THE CULTURE HOUND
The City In the Spotlight
11:54 a.m. So many museums, so little time. Should I head downtown to the Rubin and its collection of Himalayan art, or uptown to the Asia Society? The Rubin is near my favorite department store in the world, ABC Carpet and Home. That clinches it. But first I stop at the Pod Hotel to dump my stuff. It's far too hip for the likes of me, but the location, near the Museum of Modern Art, is perfect.
1:30 p.m. The Rubin Museum of Art is a haven of serenity, with polished wood floors, a spare design and blessedly uncrowded exhibit halls. I have tea in the cool little cafe, then wander happily amid the Buddhas. "From the Land of the Gods: Art of the Kathmandu Valley" is a stunning collection of Nepalese art, with statues, paintings and textiles that practically glow. Striking black-and-white photographs of Nepal add a touch of reality.

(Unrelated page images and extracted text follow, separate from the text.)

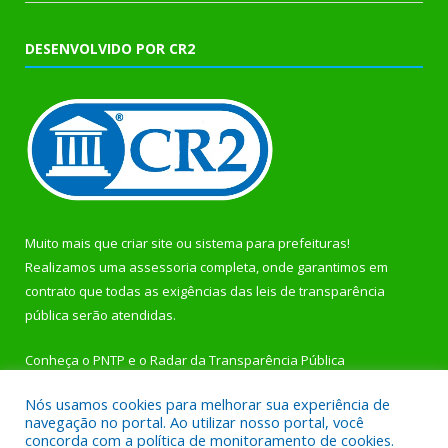
DESENVOLVIDO POR CR2
Muito mais que
criar site
ou
sistema para prefeituras
!
Realizamos uma
assessoria
completa, onde garantimos em
contrato que todas as exigências das
leis de transparência
pública
serão atendidas.
Conheça o
PNTP
e o
Radar da Transparência Pública
Nós usamos cookies para melhorar sua experiência de
navegação no portal. Ao utilizar nosso portal, você
concorda com a política de monitoramento de cookies.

3 p.m. Docent Katarina Wong, leading a free tour, adds a new dimension to my visit, pointing out details I never would have noticed. We study Nepalese scroll paintings, lovely little statues of the gods Shiva and Ganesh, and an 18th-century painting from eastern Tibet that tells the story of the first Buddha, his noble deeds appearing as five vignettes. The best: when Buddha, in his life as an elephant, saves a group of pilgrims by hurling himself off a cliff.
In addition to a newfound appreciation of Himalayan art and history, I come away with something more tangible: three beaded necklaces from the museum's gift shop (not all for me!), plus a hand-woven scarf that I actually need: It's about to rain.

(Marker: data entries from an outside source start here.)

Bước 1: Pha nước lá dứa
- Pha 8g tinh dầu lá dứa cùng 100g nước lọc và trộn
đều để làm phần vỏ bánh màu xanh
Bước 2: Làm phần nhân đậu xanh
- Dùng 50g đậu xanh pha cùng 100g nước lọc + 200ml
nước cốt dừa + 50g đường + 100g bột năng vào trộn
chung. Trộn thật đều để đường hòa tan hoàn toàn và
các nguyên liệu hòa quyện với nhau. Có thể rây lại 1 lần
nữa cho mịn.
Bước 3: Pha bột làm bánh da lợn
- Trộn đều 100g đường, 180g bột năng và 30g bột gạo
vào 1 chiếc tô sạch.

4:10 p.m. A vintage Missoni scarf in a display window on West 17th Street lures me into the Angel Street Thrift Shop, a Grandma's-attic kind of place with lots of treasures: candlesticks, paintings, books, old LPs and furniture, including a walnut pedestal table for $250 that would look smashing in my dining room, if only I could figure out how to get it home on the bus. Great prices, and for a good cause, with proceeds going to help New Yorkers living with HIV/AIDS.
4:45 p.m. Who knew there were such affordable antiques in Manhattan? Pippin Home, a.k.a. Old House Vintage Goods, is a little hard to find, tucked down an alley between two office buildings in Chelsea. But the little 19th-century house, once a blacksmith shop, is worth seeking out, with a nice selection of old furniture, silver, jewelry, rugs, china and artwork. "Our average turnover for items is one to three weeks," says manager Jack Tobin, who scours New England auctions each week to stock the store. I can't resist a little prayer rug, a steal at $40.
6 p.m. New York = Italian comfort food. I find it at Cascina, an old-fashioned place on Ninth Avenue recommended by my son the New Yorker. He joins me for dinner, and we catch up over arugula salad with bacon and parmesan, pasta orecchiette with sausage and broccoli, a nice bottle of chianti and tiramisu to die for.